## About this exercise
Repeat every record below exactly as written.

################

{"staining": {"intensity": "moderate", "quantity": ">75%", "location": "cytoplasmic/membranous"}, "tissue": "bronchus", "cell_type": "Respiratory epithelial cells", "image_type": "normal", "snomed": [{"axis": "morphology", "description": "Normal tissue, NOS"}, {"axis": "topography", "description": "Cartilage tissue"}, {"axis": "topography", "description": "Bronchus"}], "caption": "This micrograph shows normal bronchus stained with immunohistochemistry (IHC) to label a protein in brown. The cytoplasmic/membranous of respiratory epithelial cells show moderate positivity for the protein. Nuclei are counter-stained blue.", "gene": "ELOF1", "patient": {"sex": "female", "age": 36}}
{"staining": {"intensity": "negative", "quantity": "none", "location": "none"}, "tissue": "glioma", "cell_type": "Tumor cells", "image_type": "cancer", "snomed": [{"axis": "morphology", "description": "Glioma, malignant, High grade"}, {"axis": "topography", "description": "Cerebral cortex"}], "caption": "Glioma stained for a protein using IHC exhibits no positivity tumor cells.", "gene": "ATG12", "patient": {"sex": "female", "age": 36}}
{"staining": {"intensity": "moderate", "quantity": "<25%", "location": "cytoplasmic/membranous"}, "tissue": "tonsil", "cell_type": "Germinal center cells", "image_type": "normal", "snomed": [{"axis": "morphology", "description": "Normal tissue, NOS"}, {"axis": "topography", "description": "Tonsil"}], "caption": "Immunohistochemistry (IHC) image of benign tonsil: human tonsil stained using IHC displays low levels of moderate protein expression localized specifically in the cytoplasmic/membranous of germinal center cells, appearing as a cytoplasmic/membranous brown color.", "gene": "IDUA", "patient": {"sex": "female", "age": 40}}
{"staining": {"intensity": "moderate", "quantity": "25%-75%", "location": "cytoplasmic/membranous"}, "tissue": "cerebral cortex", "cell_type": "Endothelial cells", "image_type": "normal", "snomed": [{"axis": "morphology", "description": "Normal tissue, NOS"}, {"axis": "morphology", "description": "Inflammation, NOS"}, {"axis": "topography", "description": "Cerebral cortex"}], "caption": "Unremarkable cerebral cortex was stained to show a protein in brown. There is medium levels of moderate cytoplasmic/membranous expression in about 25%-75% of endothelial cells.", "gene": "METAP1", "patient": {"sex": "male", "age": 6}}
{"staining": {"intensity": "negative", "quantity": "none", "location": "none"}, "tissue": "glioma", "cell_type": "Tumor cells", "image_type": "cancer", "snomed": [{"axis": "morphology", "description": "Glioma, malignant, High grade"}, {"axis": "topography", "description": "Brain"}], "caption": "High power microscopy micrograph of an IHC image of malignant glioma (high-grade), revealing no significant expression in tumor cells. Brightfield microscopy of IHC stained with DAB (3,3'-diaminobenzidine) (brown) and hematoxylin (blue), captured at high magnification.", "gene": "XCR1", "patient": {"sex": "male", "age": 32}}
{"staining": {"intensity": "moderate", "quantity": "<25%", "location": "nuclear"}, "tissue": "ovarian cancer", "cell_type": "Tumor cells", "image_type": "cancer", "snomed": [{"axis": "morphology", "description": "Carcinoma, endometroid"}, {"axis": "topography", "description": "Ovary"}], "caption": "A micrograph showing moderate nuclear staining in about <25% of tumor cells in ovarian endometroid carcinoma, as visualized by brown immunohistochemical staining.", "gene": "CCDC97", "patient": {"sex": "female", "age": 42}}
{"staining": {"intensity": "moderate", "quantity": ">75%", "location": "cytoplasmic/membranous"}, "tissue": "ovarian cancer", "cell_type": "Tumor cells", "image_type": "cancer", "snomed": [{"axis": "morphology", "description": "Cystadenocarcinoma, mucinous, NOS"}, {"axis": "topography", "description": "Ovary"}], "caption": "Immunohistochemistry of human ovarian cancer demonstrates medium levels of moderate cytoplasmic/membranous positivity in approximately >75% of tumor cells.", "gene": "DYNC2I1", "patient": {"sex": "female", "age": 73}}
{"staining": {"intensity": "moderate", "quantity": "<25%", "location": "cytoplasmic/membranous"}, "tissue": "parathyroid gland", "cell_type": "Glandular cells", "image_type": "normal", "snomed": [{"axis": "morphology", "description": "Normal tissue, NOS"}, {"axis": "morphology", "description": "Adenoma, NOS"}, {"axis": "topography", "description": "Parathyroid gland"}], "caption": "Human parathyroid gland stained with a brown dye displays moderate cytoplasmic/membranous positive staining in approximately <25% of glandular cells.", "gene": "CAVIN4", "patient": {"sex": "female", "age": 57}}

################

## Output
{"staining": {"intensity": "moderate", "quantity": ">75%", "location": "cytoplasmic/membranous"}, "tissue": "bronchus", "cell_type": "Respiratory epithelial cells", "image_type": "normal", "snomed": [{"axis": "morphology", "description": "Normal tissue, NOS"}, {"axis": "topography", "description": "Cartilage tissue"}, {"axis": "topography", "description": "Bronchus"}], "caption": "This micrograph shows normal bronchus stained with immunohistochemistry (IHC) to label a protein in brown. The cytoplasmic/membranous of respiratory epithelial cells show moderate positivity for the protein. Nuclei are counter-stained blue.", "gene": "ELOF1", "patient": {"sex": "female", "age": 36}}
{"staining": {"intensity": "negative", "quantity": "none", "location": "none"}, "tissue": "glioma", "cell_type": "Tumor cells", "image_type": "cancer", "snomed": [{"axis": "morphology", "description": "Glioma, malignant, High grade"}, {"axis": "topography", "description": "Cerebral cortex"}], "caption": "Glioma stained for a protein using IHC exhibits no positivity tumor cells.", "gene": "ATG12", "patient": {"sex": "female", "age": 36}}
{"staining": {"intensity": "moderate", "quantity": "<25%", "location": "cytoplasmic/membranous"}, "tissue": "tonsil", "cell_type": "Germinal center cells", "image_type": "normal", "snomed": [{"axis": "morphology", "description": "Normal tissue, NOS"}, {"axis": "topography", "description": "Tonsil"}], "caption": "Immunohistochemistry (IHC) image of benign tonsil: human tonsil stained using IHC displays low levels of moderate protein expression localized specifically in the cytoplasmic/membranous of germinal center cells, appearing as a cytoplasmic/membranous brown color.", "gene": "IDUA", "patient": {"sex": "female", "age": 40}}
{"staining": {"intensity": "moderate", "quantity": "25%-75%", "location": "cytoplasmic/membranous"}, "tissue": "cerebral cortex", "cell_type": "Endothelial cells", "image_type": "normal", "snomed": [{"axis": "morphology", "description": "Normal tissue, NOS"}, {"axis": "morphology", "description": "Inflammation, NOS"}, {"axis": "topography", "description": "Cerebral cortex"}], "caption": "Unremarkable cerebral cortex was stained to show a protein in brown. There is medium levels of moderate cytoplasmic/membranous expression in about 25%-75% of endothelial cells.", "gene": "METAP1", "patient": {"sex": "male", "age": 6}}
{"staining": {"intensity": "negative", "quantity": "none", "location": "none"}, "tissue": "glioma", "cell_type": "Tumor cells", "image_type": "cancer", "snomed": [{"axis": "morphology", "description": "Glioma, malignant, High grade"}, {"axis": "topography", "description": "Brain"}], "caption": "High power microscopy micrograph of an IHC image of malignant glioma (high-grade), revealing no significant expression in tumor cells. Brightfield microscopy of IHC stained with DAB (3,3'-diaminobenzidine) (brown) and hematoxylin (blue), captured at high magnification.", "gene": "XCR1", "patient": {"sex": "male", "age": 32}}
{"staining": {"intensity": "moderate", "quantity": "<25%", "location": "nuclear"}, "tissue": "ovarian cancer", "cell_type": "Tumor cells", "image_type": "cancer", "snomed": [{"axis": "morphology", "description": "Carcinoma, endometroid"}, {"axis": "topography", "description": "Ovary"}], "caption": "A micrograph showing moderate nuclear staining in about <25% of tumor cells in ovarian endometroid carcinoma, as visualized by brown immunohistochemical staining.", "gene": "CCDC97", "patient": {"sex": "female", "age": 42}}
{"staining": {"intensity": "moderate", "quantity": ">75%", "location": "cytoplasmic/membranous"}, "tissue": "ovarian cancer", "cell_type": "Tumor cells", "image_type": "cancer", "snomed": [{"axis": "morphology", "description": "Cystadenocarcinoma, mucinous, NOS"}, {"axis": "topography", "description": "Ovary"}], "caption": "Immunohistochemistry of human ovarian cancer demonstrates medium levels of moderate cytoplasmic/membranous positivity in approximately >75% of tumor cells.", "gene": "DYNC2I1", "patient": {"sex": "female", "age": 73}}
{"staining": {"intensity": "moderate", "quantity": "<25%", "location": "cytoplasmic/membranous"}, "tissue": "parathyroid gland", "cell_type": "Glandular cells", "image_type": "normal", "snomed": [{"axis": "morphology", "description": "Normal tissue, NOS"}, {"axis": "morphology", "description": "Adenoma, NOS"}, {"axis": "topography", "description": "Parathyroid gland"}], "caption": "Human parathyroid gland stained with a brown dye displays moderate cytoplasmic/membranous positive staining in approximately <25% of glandular cells.", "gene": "CAVIN4", "patient": {"sex": "female", "age": 57}}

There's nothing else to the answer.